The two changing values to our recursive function are the two indexes, startIndex and endIndex. Therefore, we can store the results of all the subproblems in a two-dimensional array. (Another alternative could be to use a hash-table whose key would be a string (startIndex + “|” + endIndex))

The above algorithm has a time and space complexity of O(n^2) because we will not have more than n*n subproblems.

Bottom-up DP

Since we want to try all the substrings of the given string, we can use a two-dimensional array to store the subproblems’ results.
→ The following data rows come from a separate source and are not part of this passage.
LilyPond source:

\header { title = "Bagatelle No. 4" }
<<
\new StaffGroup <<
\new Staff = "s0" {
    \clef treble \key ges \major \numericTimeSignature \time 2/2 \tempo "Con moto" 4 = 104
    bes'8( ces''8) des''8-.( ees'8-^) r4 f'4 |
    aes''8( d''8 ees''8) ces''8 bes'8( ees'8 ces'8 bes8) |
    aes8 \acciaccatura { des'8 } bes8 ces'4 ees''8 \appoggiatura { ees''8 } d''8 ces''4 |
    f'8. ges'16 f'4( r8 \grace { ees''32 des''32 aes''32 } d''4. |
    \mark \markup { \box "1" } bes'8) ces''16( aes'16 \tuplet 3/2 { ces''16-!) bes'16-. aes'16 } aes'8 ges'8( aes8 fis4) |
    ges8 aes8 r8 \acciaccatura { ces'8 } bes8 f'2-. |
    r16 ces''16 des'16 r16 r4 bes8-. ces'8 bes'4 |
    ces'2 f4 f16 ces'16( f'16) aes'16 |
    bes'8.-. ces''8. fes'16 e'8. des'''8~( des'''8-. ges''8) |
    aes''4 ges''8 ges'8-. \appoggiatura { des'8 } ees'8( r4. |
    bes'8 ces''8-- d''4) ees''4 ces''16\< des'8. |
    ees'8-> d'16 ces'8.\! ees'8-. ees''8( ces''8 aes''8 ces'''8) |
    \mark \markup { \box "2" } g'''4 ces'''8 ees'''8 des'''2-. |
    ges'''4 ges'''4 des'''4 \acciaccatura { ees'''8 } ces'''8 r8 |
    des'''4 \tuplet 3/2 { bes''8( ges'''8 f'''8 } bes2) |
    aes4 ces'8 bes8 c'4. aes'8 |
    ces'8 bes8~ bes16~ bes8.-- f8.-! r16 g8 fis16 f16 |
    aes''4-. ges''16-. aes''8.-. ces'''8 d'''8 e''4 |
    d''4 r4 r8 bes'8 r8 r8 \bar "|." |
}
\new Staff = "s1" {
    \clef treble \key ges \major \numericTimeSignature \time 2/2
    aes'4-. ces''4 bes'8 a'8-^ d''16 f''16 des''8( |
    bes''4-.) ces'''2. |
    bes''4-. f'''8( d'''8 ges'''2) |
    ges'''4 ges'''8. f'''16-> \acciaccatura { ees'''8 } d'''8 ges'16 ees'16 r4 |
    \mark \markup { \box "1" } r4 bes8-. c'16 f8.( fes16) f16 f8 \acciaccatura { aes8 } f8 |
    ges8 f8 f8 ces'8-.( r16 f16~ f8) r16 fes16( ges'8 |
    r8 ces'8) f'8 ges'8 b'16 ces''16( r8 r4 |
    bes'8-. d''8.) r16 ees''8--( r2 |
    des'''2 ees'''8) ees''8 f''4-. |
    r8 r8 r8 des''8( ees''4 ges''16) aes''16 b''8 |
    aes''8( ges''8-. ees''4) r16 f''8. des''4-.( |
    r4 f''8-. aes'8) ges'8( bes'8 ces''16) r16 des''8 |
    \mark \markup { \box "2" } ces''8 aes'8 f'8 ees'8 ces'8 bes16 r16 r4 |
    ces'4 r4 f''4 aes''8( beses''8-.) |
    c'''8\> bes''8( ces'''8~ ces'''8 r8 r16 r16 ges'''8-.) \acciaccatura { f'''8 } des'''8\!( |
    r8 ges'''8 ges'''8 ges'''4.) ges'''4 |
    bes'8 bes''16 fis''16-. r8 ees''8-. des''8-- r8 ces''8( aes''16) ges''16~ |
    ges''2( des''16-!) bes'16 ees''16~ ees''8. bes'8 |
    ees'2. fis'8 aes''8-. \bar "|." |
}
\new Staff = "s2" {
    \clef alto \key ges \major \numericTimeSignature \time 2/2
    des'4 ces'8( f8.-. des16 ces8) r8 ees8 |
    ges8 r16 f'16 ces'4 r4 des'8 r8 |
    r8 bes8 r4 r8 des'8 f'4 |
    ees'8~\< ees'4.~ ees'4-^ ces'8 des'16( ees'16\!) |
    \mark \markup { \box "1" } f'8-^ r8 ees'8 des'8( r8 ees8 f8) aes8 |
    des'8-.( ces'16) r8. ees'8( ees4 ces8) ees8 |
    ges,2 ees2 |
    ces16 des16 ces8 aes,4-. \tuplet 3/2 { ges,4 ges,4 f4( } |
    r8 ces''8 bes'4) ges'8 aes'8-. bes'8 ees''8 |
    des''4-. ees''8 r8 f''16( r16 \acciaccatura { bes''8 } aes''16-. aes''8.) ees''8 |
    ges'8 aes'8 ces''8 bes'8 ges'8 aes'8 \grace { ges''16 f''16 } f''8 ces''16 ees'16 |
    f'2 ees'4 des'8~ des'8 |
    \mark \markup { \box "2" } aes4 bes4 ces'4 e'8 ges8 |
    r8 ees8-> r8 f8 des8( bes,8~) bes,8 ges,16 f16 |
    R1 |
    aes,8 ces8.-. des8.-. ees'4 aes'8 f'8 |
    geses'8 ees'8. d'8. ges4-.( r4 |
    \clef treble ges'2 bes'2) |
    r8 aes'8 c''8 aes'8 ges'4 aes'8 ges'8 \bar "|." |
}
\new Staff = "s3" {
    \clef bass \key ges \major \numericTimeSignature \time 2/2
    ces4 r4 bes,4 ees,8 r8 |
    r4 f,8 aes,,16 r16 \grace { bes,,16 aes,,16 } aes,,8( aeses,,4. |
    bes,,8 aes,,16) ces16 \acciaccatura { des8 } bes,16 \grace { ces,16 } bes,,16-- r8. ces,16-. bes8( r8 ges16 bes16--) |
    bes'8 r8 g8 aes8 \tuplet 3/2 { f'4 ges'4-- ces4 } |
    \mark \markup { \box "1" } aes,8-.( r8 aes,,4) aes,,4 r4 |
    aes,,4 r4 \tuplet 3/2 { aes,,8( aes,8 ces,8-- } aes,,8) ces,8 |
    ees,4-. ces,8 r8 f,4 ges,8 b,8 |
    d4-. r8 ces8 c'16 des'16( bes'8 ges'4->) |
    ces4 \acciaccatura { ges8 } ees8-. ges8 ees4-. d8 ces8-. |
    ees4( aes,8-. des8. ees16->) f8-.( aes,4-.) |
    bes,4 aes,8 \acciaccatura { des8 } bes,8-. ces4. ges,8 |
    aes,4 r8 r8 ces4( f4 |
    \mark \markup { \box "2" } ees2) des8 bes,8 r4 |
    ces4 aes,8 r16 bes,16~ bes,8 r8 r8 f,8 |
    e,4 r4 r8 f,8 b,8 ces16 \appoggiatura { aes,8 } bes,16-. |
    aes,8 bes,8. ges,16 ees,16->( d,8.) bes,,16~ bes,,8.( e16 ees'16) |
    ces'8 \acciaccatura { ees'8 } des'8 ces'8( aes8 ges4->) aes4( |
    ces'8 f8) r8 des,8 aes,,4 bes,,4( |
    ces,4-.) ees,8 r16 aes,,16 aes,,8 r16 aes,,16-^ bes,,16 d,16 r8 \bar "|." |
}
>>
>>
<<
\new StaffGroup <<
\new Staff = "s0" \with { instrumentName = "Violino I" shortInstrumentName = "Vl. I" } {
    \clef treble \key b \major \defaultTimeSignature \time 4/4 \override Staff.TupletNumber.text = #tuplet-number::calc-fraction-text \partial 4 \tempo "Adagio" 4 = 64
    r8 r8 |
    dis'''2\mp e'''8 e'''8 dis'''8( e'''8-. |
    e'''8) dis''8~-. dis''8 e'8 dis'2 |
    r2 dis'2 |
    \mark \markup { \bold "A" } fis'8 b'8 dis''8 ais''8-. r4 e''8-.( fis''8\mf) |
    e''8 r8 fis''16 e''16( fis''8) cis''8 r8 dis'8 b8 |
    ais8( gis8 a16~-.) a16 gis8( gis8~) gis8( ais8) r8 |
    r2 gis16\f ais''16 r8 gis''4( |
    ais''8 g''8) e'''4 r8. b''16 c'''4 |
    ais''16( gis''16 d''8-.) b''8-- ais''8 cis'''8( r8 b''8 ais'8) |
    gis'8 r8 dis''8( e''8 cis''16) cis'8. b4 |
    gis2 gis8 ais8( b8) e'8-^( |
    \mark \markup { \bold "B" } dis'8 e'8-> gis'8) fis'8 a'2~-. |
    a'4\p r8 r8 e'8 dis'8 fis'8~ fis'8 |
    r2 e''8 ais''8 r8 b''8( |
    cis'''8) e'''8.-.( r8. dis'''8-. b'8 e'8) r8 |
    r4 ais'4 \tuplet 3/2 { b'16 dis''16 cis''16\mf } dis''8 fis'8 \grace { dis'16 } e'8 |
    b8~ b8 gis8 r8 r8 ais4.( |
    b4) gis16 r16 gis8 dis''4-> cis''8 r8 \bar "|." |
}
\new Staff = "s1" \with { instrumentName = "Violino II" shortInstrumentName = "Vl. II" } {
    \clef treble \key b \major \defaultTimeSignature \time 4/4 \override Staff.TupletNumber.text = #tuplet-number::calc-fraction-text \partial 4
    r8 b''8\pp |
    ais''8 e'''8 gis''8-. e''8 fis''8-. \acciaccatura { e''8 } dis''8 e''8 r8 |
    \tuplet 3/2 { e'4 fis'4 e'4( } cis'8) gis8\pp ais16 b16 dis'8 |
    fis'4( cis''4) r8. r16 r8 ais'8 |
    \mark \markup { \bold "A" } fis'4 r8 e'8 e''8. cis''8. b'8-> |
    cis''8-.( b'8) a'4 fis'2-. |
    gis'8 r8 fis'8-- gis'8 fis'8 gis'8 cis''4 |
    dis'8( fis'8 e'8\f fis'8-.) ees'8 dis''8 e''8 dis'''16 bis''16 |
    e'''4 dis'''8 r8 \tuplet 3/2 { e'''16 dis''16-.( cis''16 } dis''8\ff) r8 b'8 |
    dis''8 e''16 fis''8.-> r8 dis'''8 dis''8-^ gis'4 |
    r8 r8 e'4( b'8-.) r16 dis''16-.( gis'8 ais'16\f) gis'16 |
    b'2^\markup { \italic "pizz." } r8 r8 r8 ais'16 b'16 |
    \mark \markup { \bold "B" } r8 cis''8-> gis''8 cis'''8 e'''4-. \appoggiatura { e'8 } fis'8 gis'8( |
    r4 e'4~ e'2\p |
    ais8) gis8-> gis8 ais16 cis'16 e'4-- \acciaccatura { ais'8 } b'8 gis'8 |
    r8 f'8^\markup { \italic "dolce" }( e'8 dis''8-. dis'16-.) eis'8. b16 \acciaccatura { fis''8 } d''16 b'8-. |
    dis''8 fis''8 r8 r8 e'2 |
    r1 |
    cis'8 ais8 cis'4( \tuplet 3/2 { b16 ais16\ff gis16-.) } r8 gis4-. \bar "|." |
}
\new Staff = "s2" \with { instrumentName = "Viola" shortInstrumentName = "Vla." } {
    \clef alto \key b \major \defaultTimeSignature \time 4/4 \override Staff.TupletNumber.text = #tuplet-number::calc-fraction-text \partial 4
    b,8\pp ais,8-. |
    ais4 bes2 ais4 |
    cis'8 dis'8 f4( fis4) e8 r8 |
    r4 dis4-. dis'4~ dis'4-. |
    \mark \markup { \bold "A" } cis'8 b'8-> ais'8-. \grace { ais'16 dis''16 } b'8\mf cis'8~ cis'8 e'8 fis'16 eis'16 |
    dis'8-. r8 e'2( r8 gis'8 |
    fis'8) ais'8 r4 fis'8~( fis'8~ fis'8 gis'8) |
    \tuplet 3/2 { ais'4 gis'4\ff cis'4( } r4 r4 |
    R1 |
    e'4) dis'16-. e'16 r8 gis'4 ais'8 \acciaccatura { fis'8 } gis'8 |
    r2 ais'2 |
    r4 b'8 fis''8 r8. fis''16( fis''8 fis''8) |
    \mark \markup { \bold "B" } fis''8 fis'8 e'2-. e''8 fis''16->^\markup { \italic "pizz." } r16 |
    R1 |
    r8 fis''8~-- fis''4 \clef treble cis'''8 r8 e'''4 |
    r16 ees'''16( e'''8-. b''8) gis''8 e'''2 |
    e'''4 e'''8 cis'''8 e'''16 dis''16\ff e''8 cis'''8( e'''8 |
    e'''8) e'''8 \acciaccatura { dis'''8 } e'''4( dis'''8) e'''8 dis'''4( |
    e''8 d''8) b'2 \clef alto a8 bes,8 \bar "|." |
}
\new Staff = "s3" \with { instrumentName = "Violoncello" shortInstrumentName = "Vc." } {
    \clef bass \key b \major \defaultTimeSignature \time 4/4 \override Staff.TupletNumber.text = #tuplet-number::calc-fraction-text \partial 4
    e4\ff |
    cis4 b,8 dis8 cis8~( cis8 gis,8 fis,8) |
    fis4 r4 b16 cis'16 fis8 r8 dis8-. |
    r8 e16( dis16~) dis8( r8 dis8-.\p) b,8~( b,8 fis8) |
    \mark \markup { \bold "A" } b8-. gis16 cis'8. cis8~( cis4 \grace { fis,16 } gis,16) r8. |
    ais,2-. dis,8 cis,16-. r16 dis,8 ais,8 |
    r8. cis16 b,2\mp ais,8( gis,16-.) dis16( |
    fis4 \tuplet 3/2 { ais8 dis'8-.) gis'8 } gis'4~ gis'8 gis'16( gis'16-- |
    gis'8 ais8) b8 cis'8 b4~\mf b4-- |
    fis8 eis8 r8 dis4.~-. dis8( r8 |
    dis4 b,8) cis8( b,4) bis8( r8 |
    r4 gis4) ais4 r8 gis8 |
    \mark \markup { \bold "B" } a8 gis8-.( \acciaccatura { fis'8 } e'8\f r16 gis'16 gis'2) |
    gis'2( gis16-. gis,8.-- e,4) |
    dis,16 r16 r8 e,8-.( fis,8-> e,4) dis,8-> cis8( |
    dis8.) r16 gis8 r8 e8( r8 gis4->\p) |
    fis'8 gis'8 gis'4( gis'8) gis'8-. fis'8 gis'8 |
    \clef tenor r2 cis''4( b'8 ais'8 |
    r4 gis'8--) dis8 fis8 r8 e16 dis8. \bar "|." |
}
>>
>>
So dp[i][j] will be ‘true’ if the substring from index ‘i’ to index ‘j’ is a palindrome.

We can start from the beginning of the string and keep adding one element at a time. At every step, we will try all of its substrings. So for every endIndex and startIndex in the given string, we need to check the following thing:

If the element at the startIndex matches the element at the endIndex, we will further check if the remaining substring (from startIndex+1 to endIndex-1) is a substring too.

Recursive Formula:

if st[startIndex] == st[endIndex], and
    if the remaing string is of zero length or dp[startIndex+1][endIndex-1] is a palindrome then
        dp[startIndex][endIndex] = true

The time and space complexity of this algorithm is O(n^2).

NON-DP O(n) space approach

For every letter in the string, we compute whether the letter is the center of a palindromic substring and get the length. For every letter we need to computer 2 cases, whether just the letter at index i is the center or i and i+1 is the center.